A string containing the fully-qualified class name is used instead of a class literal because the key generation algorithm is likely to pull in code that is not translatable, so cannot be seen directly in client code.

If this annotation is not supplied, the key will be the simple name of the method.

  • @Generate(String[] formatFQCN, String filename, String[] locales) Requests that a message catalog file is generated during the compilation process. If the filename is not supplied, a default name based on the interface name is used. The output file is created under the -out directory. The format names are the fully-qualified class names which implement the MessageCatalogFormat interface. For example, this could generate an XLIFF or properties file based on the information contained in this file. Specific MessageCatalogFormat implementations may define additional annotations for additional parameters needed for that MessageCatalogFormat.
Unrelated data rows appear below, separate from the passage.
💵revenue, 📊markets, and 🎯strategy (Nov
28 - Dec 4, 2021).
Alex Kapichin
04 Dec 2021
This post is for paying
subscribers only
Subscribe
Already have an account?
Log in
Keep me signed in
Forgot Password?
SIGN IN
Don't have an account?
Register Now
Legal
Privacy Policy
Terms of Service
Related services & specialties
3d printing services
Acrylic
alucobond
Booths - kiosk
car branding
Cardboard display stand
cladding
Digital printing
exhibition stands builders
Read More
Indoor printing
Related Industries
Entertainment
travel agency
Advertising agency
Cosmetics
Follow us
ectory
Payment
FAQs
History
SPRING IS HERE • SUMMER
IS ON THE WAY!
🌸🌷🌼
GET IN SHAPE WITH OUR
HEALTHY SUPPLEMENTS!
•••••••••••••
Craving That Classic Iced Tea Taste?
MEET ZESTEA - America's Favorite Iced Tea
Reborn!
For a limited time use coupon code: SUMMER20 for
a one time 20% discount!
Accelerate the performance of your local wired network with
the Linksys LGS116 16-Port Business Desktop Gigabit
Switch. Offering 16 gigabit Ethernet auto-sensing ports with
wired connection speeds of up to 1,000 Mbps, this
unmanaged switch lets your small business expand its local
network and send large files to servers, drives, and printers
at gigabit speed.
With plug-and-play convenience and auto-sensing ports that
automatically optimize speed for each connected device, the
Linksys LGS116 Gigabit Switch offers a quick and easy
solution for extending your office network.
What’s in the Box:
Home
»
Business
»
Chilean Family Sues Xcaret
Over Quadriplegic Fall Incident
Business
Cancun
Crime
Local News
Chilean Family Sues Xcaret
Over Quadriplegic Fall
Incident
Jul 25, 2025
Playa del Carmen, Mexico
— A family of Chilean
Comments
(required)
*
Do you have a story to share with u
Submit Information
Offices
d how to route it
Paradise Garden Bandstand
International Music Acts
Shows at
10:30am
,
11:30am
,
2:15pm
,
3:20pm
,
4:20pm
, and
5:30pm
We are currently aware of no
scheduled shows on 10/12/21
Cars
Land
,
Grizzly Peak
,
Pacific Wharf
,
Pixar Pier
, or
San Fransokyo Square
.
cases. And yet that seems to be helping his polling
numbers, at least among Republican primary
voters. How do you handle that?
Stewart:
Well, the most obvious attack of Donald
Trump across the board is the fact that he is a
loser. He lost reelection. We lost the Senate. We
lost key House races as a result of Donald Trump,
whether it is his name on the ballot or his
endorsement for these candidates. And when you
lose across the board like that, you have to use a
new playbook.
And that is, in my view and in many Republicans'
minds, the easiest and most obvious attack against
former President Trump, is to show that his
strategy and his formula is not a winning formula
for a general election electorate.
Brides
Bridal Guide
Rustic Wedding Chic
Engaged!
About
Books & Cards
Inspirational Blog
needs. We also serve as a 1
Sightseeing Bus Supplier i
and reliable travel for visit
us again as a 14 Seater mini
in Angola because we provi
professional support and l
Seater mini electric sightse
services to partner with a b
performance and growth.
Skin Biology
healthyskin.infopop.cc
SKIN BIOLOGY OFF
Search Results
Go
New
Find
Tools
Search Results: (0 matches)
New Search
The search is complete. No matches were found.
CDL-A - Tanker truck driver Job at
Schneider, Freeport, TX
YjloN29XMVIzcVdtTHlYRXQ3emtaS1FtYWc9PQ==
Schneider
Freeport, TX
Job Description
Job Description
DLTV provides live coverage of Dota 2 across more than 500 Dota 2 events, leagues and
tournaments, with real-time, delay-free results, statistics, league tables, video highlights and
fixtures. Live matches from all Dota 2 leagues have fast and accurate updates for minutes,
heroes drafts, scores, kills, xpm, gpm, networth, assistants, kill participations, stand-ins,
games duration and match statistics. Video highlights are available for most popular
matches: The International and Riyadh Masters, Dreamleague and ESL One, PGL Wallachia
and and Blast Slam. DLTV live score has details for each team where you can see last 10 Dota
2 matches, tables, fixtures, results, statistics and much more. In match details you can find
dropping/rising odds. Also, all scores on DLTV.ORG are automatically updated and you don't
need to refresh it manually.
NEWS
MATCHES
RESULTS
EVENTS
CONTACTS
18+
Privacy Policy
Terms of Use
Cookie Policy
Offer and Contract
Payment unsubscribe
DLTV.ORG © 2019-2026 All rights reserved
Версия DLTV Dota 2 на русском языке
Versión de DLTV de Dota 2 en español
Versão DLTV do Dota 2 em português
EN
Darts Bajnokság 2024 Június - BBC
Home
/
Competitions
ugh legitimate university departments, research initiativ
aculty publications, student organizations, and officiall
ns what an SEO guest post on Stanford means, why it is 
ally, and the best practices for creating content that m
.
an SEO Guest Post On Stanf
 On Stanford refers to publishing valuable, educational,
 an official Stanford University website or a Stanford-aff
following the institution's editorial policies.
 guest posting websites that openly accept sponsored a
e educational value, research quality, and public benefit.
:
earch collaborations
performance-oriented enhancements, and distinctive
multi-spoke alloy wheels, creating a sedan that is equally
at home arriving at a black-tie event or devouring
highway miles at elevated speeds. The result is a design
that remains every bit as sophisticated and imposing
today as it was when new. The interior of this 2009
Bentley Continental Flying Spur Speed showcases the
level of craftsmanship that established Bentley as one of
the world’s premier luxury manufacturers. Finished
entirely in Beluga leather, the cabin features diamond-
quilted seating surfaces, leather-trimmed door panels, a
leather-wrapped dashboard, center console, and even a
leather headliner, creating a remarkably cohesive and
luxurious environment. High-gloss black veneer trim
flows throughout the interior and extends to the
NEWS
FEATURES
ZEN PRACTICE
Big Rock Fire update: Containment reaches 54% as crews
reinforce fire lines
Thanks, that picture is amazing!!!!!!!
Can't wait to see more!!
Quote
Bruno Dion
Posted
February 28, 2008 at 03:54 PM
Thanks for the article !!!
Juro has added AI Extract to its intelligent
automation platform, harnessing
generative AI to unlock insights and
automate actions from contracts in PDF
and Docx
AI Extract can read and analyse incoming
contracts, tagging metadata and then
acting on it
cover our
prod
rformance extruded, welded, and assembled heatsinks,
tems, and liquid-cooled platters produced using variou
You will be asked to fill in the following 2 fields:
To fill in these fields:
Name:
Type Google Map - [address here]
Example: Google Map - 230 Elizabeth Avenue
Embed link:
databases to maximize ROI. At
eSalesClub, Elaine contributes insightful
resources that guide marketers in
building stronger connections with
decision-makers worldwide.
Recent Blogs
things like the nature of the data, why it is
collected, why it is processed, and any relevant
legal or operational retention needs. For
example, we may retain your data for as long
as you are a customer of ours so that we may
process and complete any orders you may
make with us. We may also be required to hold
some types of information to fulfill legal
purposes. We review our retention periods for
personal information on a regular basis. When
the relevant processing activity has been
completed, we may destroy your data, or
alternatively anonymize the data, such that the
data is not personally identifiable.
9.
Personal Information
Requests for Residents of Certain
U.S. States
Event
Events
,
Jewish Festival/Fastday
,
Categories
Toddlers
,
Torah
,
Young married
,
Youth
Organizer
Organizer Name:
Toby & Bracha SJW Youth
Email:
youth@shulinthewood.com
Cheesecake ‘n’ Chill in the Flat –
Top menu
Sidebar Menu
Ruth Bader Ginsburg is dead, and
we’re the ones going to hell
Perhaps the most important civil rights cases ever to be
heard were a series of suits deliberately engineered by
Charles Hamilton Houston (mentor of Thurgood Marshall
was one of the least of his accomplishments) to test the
If any locales are specified, only the listed locales are generated. If exactly one locale is listed, the filename supplied (or generated) will be used exactly; otherwise locale will be added before the file extension.

A string containing the fully-qualified class name is used instead of a class literal because the message catalog implementation is likely to pull in code that is not translatable, so cannot be seen directly in client code.

Method Annotations

The following annotations apply to methods:

  • @Key(String key) Specifies the key to use in the external format for this particular method. If not supplied, it will be generated based on the @GenerateKeys annotation, discussed above.
  • @Description(String desc) A description of the text. Note that this is not included in a hash of the text and depending on the file format may not be included in a way visible to a translator.
  • @Meaning(String meaning) Supplies a meaning associated with this text. This information is provided to the translator to distinguish between different possible translations — for example, orange might have meaning supplied as “the fruit” or “the color”. Note that two messages with identical text but different meanings should have different keys, as they may be translated differently.

Localized Properties Files

Static string internationalization uses traditional Java .properties files to manage translating tags into localized values. These files may be placed into the same package as your main module class. They must be placed in the same package as their corresponding Constants/Messages subinterface definition file.

Tip: Use the i18nCreator script to get started.

$ i18nCreator -eclipse Foo com.example.foo.client.FooConstants
  Created file src/com/example/foo/client/FooConstants.properties
  Created file FooConstants-i18n.launch
  Created file FooConstants-i18n

Both Constants and Messages use traditional Java properties files, with one notable difference: properties files used with GWT should be encoded as UTF-8 and may contain Unicode characters directly, avoiding the need for native2ascii. See the API documentation for the above interfaces for examples and formatting details.

In order to use internationalized characters, make sure that your host HTML page is served as UTF-8, the easiest way is to include a meta tag in the page’s head:

<meta charset="utf-8" />

You must also ensure that all relevant source and .properties files are set to be in the UTF-8 charset in your IDE.